The history of evolutionary thought, going back to the Epicureans, is full of predictions of disutility gone wrong. It is, quite literally, a theory of gaps. When gaps in our scientific knowledge leave us with ignorance about function, evolutionists routinely assume there is no function. After all, if the world arose by chance, it should be full of aimless, useless “designs,” if they can even be called that.
But as those gaps close with the inexorable march of scientific progress, it seems we inevitably learn of function. Evolutionists claim disutility at brand new findings, only to be proved wrong, again and again. Look no further than the seemingly endless parade of “We thought it was junk, but now…” stories.
Ultimately, the long history of disutility claims is informed by the theory rather than the evidence. This is a classic example of what philosophers refer to as theory-laden observations.
None of this means there are no truly useless structures in biology. There may well be plenty of them. But the supposition has a terrible history.
Furthermore, regardless of the history, disutility is very difficult to know. As with the proverbial “proving a negative,” proving that a pseudogene, or anything else in biology for that matter, actually is useless, is a very difficult undertaking.
From introns to transposons, initial claims of uselessness have given way to a steady stream of findings of function. And, yes, the olfactory receptor “pseudo”-genes are no exception. They are now being called pseudo-pseudogenes because all those evolutionary claims of uselessness are rapidly fading. As one recent paper concluded, “such ‘pseudo-pseudogenes’ could represent a widespread phenomenon.”
This is yet another example in a long history of failed disutility predictions. Clearly, the assumption that we know that olfactory receptor pseudogenes are useless is unfounded. Even the name (pseudogenes) will serve future generations of scientists as a constant reminder of this evolutionary foible.
The story does not end here, though, for even if something like pseudogenes could somehow be proven useless, this would not justify the evolutionary formulation of random chance origin as the only other alternative.
Evolution fails to explain how even a single gene could evolve, let alone the entire olfactory system. In fact the presence of supposedly useless structures, such as pseudogenes, is hardly a plus for evolution. As Elliott Sober has pointed out, there is nothing about this story that provides a positivistic argument for evolution.

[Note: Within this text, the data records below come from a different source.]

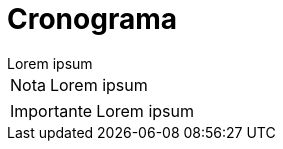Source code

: = Cronograma

[example]
Lorem ipsum

[NOTE]
[caption="Nota"]
Lorem ipsum

[IMPORTANT]
[caption="Importante"]
Lorem ipsum
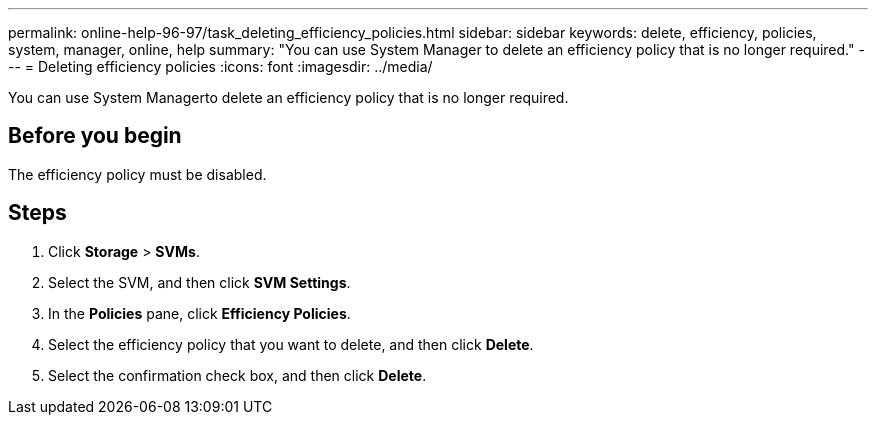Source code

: ---
permalink: online-help-96-97/task_deleting_efficiency_policies.html
sidebar: sidebar
keywords: delete, efficiency, policies, system, manager, online, help
summary: "You can use System Manager to delete an efficiency policy that is no longer required."
---
= Deleting efficiency policies
:icons: font
:imagesdir: ../media/

[.lead]
You can use System Managerto delete an efficiency policy that is no longer required.

== Before you begin

The efficiency policy must be disabled.

== Steps

. Click *Storage* > *SVMs*.
. Select the SVM, and then click *SVM Settings*.
. In the *Policies* pane, click *Efficiency Policies*.
. Select the efficiency policy that you want to delete, and then click *Delete*.
. Select the confirmation check box, and then click *Delete*.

The argument, with all its strength, hinges entirely on the refutation of the alternative. This is a proof by the process of elimination. Hence it becomes utterly crucial that the alternatives be carefully and exhaustively considered. In particular, all possible alternatives must be known, understood, evaluated, and disproved.
Do you see a pattern here?
This powerful evolutionary argument not only crucially depends on knowing that the pseudogenes are useless, it also crucially depends on knowing that a simple random chance model is the only alternative to evolution for their origin.
Not only is this philosophically problematic (how do we know that the random chance model is the only alternative?), historically it has a terrible track record. As Kyle Stanford has shown, the history of science is full of theories that were advocated with this type of contrastive reasoning (disproving a perceived alternative), only later to fail because the assumed alternative was wrong.
To summarize, this highly influential and popular argument, from similar structures that appear to be useless, lies in ruins. It is a disaster. It should never have been used in the first place, for its scientific failure was entirely predictable from both the history and philosophy of science.